Excuse me, that second sentence should have read, “I will go further than you–the word “gentrification” did NOT enter the mainstream of American dialogue *in the 1970s”.
Now, the idea that somehow we must “get another definition” of gentrification is misleading–avoiding its use altogether because of the emotional valence of its application is not a wish to ‘broaden discussion.’ Especially when it is ACTUALLY NOW that the term is entering mainstream consciousness, and NOT for the past 30 years as you have mistakenly characterized it–unless, of course, you assume that “mainstream consciousness” is elite academia where the word actually existed for the past 70 years [not 40 years as in your estimate] except when it was extricated from those remote sections by, ironically enough, Hispanic advocacy which indeed labored to “expand mainstream consciousness” [in the 1970s by Hispanic advocacy in Brownstone Brooklyn, and in the 1990s by Hispanic provocation in Southside Williamsburg–outside of these two venues, the word has had a marginal existence in “mainstream consciousness”].
But to further this “conversation” on “gentrification-avoided-like-the-plague-and-not-because-it-is-too-mainstream-and-not-hip-enough-for-us-though-we-don’t-know-what-it-actually-means”, I will copy-paste what is actually meant by “gentrification” and weigh it against what you hint and wink and think is gentrification, from the Gothamist comments section, “Williamsburg’s Condo the Edge Opens Its First Rock’n’Roll Place”:
“Let’s put aside the word “change” for the second because “change” is universal and that makes it useless to think any further about things when we say “they change.” All things “change”–this is axiomatic. What TYPE of change is gentrification?–this is what is important. Gentrification is preeminently displacement–“gentrification” is NOT what it is most popularly coupled with, “development.” “Development” is an entirely discrete other phenomenon, both historically and theoretically. Genuine development can transpire without displacement–opposing gentrification does not mean opposing new people in their neighborhood, or a new building, or a new business, but all these things can be, as they are in Williamsburg, incidental to gentrification so it is impossible to discuss gentrification without first discussing the current state of development in places we know to be “gentrifying.”

----------------

According to the gentrification comment, what is gentrification preeminently? The rows have no connection to the gentrification comment.

----------------

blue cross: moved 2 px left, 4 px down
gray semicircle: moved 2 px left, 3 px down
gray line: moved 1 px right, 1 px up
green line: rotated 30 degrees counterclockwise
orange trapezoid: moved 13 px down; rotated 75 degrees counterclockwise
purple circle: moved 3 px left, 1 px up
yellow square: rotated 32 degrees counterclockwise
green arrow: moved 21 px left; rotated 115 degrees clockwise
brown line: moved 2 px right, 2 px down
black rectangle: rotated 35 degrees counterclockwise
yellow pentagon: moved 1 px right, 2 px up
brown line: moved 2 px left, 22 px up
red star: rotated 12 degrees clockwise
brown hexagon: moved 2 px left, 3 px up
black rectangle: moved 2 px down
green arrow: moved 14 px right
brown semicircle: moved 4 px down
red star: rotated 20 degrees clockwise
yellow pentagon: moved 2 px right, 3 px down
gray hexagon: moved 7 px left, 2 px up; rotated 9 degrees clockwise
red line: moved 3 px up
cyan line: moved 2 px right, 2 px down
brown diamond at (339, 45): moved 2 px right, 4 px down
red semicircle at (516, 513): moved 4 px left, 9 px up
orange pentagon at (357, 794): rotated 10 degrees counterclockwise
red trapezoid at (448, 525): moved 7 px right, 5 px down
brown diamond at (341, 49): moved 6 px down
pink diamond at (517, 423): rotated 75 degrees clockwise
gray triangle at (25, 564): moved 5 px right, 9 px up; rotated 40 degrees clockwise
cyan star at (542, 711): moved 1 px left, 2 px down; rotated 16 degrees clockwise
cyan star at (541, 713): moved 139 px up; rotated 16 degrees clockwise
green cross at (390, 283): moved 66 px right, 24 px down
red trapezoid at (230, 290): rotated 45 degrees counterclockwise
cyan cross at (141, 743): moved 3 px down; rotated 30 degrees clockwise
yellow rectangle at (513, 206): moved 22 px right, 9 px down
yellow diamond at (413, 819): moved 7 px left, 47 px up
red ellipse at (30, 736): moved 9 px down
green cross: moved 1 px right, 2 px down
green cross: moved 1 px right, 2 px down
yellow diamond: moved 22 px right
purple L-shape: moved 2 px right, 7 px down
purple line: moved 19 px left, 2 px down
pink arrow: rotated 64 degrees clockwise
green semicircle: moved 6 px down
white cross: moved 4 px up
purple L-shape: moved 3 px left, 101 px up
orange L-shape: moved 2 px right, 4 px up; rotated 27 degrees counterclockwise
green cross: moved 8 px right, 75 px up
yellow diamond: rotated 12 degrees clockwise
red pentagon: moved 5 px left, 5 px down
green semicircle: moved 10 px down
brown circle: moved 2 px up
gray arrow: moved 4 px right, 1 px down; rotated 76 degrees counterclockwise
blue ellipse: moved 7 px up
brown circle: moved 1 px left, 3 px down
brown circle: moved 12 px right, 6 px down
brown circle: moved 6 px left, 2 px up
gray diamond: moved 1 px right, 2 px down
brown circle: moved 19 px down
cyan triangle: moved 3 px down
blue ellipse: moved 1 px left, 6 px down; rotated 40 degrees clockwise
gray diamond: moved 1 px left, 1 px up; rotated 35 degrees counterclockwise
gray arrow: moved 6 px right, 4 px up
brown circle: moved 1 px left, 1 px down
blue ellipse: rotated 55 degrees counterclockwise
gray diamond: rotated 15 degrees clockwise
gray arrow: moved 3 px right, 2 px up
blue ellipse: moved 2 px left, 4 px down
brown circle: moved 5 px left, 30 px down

----------------

**SOLUTION TO THIS PROBLEM:**
Displacement.